Proses tertanamnya nilai-nilai kerja dosen UNP berlangsung dalam waktu yang tidak singkat. Sejak dini, sampai menjadi dosen banyak pihak yang berkontribusi mengintrodusir nilai kerja dengan latar tempat yang bervariasi. Kesimpulan ini didukung proposisi (P.3) Proses penanaman nilai kerja berlangsung dalam waktu yang cukup panjang. Dalam perspektif kultural dosen memahami nilai-nilai kerjanya tidak dapat lepas dari situasi unik instititusi kerja yang menjadi bagian keyakinan masing-masing dosen sebagai pribadi dalam interelasi kolegial.

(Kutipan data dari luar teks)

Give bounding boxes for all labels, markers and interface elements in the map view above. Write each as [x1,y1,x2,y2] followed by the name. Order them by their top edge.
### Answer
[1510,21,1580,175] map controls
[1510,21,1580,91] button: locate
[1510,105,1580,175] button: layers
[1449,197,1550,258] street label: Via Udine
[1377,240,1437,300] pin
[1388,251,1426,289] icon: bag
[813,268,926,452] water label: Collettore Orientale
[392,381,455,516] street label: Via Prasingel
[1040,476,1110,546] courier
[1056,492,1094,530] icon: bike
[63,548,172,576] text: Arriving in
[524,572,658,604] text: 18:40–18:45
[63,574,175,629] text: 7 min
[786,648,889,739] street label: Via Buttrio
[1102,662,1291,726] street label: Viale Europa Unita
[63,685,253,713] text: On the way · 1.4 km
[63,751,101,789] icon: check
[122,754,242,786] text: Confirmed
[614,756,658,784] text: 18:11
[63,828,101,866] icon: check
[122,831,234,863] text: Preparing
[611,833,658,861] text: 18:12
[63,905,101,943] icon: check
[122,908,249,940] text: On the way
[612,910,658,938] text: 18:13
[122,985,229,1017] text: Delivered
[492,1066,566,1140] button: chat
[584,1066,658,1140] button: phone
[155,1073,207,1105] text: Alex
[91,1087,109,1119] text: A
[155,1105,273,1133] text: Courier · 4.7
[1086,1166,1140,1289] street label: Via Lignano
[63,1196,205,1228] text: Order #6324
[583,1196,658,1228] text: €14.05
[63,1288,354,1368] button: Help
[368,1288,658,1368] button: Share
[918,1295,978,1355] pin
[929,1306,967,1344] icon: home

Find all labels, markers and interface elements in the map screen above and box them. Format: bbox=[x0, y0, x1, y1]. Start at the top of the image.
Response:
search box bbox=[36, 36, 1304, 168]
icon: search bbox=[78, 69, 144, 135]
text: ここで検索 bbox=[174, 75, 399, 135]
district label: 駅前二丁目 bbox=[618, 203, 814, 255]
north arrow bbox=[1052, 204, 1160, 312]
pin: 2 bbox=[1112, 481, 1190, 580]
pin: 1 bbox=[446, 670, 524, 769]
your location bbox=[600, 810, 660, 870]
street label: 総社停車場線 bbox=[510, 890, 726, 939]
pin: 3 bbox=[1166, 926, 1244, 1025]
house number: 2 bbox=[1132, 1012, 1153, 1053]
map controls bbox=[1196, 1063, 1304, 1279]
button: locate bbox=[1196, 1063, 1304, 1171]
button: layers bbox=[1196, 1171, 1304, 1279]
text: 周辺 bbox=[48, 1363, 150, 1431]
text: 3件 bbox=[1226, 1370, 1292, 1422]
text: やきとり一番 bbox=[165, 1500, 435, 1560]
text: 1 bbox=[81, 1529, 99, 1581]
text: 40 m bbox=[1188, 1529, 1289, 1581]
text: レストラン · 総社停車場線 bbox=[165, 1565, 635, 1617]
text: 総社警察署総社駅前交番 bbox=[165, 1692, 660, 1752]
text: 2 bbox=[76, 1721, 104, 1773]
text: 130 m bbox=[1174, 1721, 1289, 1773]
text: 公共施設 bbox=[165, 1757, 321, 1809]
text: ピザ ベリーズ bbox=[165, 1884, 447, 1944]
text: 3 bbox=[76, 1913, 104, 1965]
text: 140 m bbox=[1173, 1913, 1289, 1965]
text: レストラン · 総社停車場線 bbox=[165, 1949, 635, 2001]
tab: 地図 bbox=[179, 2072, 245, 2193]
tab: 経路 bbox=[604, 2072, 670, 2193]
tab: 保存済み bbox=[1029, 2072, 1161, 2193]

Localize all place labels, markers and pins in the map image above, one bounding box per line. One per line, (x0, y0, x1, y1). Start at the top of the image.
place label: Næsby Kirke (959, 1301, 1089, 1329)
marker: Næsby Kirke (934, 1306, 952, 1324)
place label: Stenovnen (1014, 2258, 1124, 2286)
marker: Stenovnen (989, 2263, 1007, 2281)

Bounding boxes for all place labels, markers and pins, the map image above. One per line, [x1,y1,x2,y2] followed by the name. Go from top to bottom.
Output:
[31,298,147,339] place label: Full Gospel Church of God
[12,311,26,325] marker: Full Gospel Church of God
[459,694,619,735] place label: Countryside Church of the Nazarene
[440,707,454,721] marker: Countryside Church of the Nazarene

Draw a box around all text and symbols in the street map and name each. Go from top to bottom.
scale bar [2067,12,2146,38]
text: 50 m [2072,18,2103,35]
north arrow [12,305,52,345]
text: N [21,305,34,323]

Richard L. Daft dalam Kasali (1999;12) menyatakan budaya kerja institusi merupakan penerapan nilai-nilai komunitas yang terikat kerja dengan intitusi. Budaya kerja institusi dibangun dalam dua lapisan, pertama lapisan yang mudah dilihat seringkali dianggap mewakili budaya institusi secara menyeluruh dikenal dengan visible artifact, terdiri dari cara dosen berperilaku, berbicara, simbol-simbol yang digunakan dalam keseharian. Sedangkan lapisan kedua nilai, filosofi, asumsi, dasar, kepercayaan dan prinsip kerja orang yang ada di dalamnya. Lapisan kedua inilah mewarnai budaya kerja dosen menjadi beranekaragam.

Keragamanan nilai kerja ini memberikan pemahaman ada sebagian dari nilai tersebut belum memadai untuk menekuni profesi dosen, untuk itu diperlukan pengawasan & pembinaan kerja dosen. Kesimpulan ini di dukung proposisi (P.4) Kerja dosen diawasi secara proporsional dan profesional karena substansi kerja mereka masih beranekaragam.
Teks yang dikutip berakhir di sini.